Все зашумело, засвистело, взвихрилось вокруг меня… Фигура следователя замерцала, стократно повторяясь на фоне мрачного, густого тумана, и все потонуло в непроницаемой тьме… Наконец, я почувствовал, что мне смачивают лоб холодной водой, и очнулся от глубокого обморока. Следователь прочитал мне краткий протокол, где было сказано, что он поставил меня в известность о прекращении дела и приказал освободить из тюрьмы. Я молча расписался, не в силах произнести ни слова. Неописуемое, разъедавшее душу чувство подавляло во мне всякую радость. Следователь смотрел на меня с участливым добродушием, и мне показалось, что именно теперь, когда поверили в мою невиновность и решили меня освободить, я обязан откровенно признаться в совершенных мною злодеяниях и затем вонзить себе в сердце нож.
Я хотел заговорить, но следователь, казалось, желал, чтобы я поскорее ушел. Я направился к выходу, но он нагнал меня и сказал:
– Сейчас я перестал быть следователем; я должен вам сказать, что с первого же мгновения, как я увидел вас, вы чрезвычайно заинтересовали меня. Хотя ваша вина, согласитесь сами, и представлялась вполне очевидной, мне все же хотелось, чтобы вы не оказались тем отвратительным монахом-злодеем, за которого вас принимали. Теперь позволю себе доверительно сказать вам… Вы не поляк. Вы родом отнюдь не из Квечичева. И зовут вас вовсе не Леонард Крчинский.
Я твердо и спокойно ответил:
– Да, это так.
– И вы не из духовного звания? – спросил следователь, потупив глаза, очевидно, для того, чтобы не смутить меня инквизиторским взглядом. В душе у меня поднялась буря…
– Так выслушайте меня! – непроизвольно воскликнул я.

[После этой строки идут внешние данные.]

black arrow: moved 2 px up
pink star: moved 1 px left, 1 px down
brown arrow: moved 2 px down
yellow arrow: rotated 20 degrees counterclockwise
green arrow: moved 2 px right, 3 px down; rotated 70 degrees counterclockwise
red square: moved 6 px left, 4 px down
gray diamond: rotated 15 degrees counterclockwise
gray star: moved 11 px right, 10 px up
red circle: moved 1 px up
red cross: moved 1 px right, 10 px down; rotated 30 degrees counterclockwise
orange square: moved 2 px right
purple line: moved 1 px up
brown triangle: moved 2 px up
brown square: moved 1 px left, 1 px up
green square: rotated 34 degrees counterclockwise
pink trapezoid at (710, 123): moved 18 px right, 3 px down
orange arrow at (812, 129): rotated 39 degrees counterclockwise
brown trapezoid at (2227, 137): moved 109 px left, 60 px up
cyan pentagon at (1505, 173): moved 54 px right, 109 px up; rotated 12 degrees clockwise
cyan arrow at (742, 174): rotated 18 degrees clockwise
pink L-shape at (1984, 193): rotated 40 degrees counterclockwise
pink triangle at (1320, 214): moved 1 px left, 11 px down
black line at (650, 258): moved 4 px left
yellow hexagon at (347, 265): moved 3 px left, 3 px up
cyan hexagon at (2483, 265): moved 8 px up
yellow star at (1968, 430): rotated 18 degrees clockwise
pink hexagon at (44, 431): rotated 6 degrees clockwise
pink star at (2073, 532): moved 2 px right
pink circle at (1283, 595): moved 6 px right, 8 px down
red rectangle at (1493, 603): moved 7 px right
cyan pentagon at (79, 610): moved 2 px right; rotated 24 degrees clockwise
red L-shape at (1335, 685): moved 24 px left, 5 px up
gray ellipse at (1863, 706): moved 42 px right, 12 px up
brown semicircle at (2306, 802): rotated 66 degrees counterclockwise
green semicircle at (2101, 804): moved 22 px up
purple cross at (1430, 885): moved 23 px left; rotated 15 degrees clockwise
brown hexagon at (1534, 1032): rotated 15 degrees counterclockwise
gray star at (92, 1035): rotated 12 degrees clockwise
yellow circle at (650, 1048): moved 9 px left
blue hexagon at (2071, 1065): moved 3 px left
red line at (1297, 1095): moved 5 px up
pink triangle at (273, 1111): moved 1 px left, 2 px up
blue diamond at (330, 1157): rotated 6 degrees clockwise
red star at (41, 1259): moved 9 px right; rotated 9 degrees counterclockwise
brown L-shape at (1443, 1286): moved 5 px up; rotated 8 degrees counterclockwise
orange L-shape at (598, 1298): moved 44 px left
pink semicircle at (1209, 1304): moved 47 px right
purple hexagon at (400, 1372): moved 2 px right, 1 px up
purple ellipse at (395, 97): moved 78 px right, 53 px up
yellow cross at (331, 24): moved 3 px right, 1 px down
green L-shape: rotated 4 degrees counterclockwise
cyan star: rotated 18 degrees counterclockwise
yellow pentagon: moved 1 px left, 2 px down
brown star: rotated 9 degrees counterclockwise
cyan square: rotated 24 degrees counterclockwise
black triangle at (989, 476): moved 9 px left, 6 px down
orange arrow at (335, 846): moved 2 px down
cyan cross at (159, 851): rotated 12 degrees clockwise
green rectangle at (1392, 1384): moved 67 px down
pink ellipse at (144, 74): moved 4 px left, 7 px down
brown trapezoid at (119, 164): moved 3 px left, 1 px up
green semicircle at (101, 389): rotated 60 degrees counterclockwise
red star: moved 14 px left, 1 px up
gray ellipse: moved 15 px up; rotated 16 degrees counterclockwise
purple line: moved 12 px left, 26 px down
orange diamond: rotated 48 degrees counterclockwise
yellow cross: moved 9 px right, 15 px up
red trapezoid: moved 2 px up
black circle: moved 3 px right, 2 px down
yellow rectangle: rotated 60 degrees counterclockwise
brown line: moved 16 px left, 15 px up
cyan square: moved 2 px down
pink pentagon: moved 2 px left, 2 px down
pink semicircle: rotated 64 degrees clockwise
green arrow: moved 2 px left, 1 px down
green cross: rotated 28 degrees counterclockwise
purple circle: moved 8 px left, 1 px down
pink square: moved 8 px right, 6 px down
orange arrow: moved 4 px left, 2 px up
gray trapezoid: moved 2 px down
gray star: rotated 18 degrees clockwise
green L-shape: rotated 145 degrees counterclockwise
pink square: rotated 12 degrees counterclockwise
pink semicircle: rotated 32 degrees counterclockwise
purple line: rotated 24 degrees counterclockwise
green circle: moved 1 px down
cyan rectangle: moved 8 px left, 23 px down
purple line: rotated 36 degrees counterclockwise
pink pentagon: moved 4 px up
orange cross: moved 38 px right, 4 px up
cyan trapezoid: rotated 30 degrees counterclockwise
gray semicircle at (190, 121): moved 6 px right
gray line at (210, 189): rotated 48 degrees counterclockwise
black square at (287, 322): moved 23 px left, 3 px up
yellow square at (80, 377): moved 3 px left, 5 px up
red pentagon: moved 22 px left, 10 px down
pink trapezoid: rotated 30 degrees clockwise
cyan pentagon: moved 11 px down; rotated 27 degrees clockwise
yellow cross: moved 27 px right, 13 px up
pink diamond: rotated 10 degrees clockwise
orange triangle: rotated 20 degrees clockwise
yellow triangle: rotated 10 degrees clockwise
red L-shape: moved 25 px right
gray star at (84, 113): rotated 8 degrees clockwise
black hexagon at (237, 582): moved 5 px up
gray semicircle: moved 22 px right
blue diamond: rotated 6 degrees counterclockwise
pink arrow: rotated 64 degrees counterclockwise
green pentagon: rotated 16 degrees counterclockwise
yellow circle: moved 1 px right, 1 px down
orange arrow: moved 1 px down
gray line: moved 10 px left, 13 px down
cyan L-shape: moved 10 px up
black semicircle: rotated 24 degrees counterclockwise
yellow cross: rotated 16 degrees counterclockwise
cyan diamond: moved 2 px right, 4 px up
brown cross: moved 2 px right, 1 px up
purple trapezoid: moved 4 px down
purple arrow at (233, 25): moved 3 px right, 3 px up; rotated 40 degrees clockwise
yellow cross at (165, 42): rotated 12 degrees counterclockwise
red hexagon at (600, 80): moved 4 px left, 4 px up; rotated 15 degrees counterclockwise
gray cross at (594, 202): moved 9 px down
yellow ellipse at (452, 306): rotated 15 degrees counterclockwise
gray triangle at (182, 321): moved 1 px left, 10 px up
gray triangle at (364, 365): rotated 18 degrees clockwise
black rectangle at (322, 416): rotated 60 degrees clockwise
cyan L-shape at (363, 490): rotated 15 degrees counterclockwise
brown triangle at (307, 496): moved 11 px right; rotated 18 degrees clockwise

– Тс! – перебил меня следователь. – Подтверждаются мои первоначальные предположения. Тут действуют загадочные обстоятельства, и по какой-то таинственной причуде судьбы жизнь ваша тесно переплелась с жизнью некоторых важных особ нашего двора. По своему должностному положению я не вправе глубже проникать в эту тайну, и я счел бы неуместным любопытством выманивать у вас какие-либо сведения о вас и о ваших, как видно, совершенно исключительных обстоятельствах!.. И все же не лучше ли для вас покинуть эти места, чтобы вырваться из обстановки, угрожающей вашему спокойствию? После всего, что тут произошло, пребывание здесь едва ли будет вам приятно…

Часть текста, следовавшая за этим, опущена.